Indiquez uniquement le nombre de lignes des entrées ci-dessous où figure la chaîne « instances ».

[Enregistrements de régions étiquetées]
-------

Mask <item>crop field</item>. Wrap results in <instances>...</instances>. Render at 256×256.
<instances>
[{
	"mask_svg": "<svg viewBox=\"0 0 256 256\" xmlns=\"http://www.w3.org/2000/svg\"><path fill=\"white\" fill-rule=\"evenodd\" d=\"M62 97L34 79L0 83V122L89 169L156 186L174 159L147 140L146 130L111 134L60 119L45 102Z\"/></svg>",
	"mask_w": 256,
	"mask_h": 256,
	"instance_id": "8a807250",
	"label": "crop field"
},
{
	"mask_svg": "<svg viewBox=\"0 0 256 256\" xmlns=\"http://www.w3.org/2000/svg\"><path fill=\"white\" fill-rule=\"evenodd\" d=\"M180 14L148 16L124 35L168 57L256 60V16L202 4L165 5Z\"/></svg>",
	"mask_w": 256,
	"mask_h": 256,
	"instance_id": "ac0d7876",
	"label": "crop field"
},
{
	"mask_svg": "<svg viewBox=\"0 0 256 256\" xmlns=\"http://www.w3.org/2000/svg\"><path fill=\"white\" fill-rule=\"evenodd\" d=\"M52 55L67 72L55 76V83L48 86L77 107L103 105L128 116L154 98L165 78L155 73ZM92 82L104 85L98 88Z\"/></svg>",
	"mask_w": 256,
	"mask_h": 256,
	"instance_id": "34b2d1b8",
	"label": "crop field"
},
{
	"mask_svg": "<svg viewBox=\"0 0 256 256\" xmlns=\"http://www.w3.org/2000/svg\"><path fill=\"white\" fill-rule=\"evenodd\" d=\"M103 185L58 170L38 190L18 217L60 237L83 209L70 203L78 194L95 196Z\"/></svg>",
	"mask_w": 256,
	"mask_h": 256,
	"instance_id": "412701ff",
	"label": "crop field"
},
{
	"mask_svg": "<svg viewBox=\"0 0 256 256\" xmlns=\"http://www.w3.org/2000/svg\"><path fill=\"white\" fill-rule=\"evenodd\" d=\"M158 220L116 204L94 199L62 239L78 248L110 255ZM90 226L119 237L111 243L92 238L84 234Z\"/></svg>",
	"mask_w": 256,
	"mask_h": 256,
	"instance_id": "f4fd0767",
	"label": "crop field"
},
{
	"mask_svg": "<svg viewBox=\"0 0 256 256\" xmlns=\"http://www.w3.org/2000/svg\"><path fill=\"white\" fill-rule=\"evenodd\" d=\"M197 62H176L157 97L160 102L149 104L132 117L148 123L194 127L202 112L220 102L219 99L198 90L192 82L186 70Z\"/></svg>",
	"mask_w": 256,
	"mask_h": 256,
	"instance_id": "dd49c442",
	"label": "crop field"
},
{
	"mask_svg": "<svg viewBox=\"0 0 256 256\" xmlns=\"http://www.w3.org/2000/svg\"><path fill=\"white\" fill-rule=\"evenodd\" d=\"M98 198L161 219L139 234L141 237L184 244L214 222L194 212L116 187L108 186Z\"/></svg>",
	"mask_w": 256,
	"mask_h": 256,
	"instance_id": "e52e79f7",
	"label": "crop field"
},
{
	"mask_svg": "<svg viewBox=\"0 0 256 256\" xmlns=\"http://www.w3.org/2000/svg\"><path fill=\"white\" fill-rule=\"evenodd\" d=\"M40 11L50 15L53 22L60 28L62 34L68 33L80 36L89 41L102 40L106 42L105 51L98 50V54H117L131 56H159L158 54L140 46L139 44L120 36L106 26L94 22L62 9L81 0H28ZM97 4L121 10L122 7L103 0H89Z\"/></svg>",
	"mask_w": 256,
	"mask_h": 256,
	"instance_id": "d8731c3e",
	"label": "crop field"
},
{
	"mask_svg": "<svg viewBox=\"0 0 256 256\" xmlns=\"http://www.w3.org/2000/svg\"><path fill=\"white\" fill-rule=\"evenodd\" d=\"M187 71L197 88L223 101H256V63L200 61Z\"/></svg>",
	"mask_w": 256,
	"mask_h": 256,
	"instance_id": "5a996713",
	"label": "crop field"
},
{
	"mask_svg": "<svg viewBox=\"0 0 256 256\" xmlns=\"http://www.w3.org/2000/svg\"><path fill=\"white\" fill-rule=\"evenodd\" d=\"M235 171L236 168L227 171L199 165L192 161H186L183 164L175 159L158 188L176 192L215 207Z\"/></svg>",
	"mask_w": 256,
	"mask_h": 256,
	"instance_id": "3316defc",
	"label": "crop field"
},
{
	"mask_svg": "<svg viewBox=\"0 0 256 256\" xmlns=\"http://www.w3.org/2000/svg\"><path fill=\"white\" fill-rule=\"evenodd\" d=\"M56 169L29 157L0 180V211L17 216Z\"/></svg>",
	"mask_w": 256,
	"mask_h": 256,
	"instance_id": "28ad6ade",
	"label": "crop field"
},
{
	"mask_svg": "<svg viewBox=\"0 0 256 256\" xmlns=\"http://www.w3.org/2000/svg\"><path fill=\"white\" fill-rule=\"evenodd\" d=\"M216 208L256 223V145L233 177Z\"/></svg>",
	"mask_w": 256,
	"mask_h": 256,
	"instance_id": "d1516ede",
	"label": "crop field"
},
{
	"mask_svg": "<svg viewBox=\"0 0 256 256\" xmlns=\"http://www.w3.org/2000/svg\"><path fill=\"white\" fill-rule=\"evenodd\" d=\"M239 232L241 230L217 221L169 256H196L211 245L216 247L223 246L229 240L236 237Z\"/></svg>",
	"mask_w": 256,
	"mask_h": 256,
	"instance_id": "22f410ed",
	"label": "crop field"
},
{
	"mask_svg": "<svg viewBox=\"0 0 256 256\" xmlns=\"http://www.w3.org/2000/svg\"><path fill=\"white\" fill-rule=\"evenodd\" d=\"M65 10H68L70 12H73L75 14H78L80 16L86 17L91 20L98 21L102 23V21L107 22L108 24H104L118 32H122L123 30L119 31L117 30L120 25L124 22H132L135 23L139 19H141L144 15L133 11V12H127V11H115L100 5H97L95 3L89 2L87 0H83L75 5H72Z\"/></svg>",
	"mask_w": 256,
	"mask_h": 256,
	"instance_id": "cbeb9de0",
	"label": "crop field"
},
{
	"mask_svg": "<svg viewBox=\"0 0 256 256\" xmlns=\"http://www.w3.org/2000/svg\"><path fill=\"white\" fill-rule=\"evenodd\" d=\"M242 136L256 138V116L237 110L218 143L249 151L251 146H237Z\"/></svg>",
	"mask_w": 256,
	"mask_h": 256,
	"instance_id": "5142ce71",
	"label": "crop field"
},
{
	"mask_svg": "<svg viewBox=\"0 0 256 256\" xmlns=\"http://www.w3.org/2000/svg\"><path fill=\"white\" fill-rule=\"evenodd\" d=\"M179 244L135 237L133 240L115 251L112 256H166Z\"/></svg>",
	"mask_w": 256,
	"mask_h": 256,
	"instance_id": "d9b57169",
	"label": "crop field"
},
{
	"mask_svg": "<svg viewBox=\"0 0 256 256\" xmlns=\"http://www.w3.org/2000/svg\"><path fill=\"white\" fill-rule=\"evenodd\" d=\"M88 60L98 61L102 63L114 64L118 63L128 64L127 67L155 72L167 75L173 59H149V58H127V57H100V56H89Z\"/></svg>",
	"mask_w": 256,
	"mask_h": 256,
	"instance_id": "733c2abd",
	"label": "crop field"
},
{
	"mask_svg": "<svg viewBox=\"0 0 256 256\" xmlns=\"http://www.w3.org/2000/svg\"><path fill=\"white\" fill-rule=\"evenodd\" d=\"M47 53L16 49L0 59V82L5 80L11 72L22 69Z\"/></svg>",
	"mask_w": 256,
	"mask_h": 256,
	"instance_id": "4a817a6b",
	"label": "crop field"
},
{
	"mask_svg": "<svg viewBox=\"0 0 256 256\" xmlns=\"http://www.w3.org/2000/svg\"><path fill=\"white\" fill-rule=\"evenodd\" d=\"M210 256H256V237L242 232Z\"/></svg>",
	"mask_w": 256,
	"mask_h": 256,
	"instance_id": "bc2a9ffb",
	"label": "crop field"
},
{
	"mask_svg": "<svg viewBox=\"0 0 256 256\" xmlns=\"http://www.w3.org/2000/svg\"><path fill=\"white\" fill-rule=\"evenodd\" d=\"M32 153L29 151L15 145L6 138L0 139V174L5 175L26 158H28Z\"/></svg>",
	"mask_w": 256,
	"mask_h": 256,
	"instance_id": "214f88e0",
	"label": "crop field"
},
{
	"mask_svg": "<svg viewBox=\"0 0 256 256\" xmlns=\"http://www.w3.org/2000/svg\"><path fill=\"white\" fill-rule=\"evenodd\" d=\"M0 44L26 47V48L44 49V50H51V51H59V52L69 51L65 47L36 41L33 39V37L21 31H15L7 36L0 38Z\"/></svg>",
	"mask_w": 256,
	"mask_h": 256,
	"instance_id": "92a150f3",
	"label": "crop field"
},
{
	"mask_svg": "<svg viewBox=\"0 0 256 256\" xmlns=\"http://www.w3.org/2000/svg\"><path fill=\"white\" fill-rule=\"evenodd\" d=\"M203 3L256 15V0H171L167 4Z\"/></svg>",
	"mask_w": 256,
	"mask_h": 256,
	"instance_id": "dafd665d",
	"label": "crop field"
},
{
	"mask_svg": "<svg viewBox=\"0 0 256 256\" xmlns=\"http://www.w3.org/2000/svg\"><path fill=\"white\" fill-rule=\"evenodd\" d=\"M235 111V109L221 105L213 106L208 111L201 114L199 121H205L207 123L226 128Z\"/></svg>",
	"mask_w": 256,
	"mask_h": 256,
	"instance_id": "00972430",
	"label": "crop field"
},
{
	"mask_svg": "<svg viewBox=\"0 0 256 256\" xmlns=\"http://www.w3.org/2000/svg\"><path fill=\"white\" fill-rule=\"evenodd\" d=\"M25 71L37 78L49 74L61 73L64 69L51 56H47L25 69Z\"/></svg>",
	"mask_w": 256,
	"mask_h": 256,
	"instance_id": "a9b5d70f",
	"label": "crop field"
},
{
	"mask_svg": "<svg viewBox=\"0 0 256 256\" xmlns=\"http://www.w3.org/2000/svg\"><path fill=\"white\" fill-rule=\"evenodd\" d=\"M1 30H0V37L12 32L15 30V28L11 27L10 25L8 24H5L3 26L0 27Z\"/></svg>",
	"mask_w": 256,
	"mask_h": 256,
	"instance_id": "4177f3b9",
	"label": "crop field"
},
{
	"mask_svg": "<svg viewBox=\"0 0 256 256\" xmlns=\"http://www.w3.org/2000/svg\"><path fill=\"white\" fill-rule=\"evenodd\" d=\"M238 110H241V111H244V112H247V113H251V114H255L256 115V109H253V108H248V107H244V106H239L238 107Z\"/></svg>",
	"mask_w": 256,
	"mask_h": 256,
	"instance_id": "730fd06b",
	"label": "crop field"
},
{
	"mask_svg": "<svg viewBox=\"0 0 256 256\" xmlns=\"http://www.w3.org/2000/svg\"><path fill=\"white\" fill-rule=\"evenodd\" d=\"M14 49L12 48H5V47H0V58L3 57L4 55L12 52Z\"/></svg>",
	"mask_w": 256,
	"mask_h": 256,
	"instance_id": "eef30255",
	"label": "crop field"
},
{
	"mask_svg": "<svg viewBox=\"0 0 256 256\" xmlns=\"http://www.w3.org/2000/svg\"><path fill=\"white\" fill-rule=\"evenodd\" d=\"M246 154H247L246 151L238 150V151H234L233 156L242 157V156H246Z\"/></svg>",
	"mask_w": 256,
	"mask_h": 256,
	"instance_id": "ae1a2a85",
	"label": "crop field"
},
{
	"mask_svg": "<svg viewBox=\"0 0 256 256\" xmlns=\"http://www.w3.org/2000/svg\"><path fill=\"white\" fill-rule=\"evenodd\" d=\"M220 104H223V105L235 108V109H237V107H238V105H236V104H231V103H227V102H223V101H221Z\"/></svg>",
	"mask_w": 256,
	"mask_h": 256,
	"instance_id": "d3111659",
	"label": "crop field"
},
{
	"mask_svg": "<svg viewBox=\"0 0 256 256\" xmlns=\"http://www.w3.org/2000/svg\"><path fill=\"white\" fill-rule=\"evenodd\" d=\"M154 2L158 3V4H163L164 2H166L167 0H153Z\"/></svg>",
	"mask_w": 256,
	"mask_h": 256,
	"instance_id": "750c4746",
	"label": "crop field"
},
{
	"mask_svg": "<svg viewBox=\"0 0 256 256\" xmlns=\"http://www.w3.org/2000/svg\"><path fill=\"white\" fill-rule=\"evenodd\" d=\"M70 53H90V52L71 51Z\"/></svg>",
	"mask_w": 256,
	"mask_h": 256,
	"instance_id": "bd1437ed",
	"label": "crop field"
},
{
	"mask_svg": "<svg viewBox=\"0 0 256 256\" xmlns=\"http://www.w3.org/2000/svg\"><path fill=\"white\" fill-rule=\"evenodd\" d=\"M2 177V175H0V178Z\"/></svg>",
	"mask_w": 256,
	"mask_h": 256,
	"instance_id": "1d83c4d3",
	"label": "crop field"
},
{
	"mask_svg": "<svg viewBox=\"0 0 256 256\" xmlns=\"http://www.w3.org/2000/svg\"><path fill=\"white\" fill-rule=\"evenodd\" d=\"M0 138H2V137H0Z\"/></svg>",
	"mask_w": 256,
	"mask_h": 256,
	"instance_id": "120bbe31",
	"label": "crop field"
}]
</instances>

-------

• _RÉPONSE COMPLÈTE_
3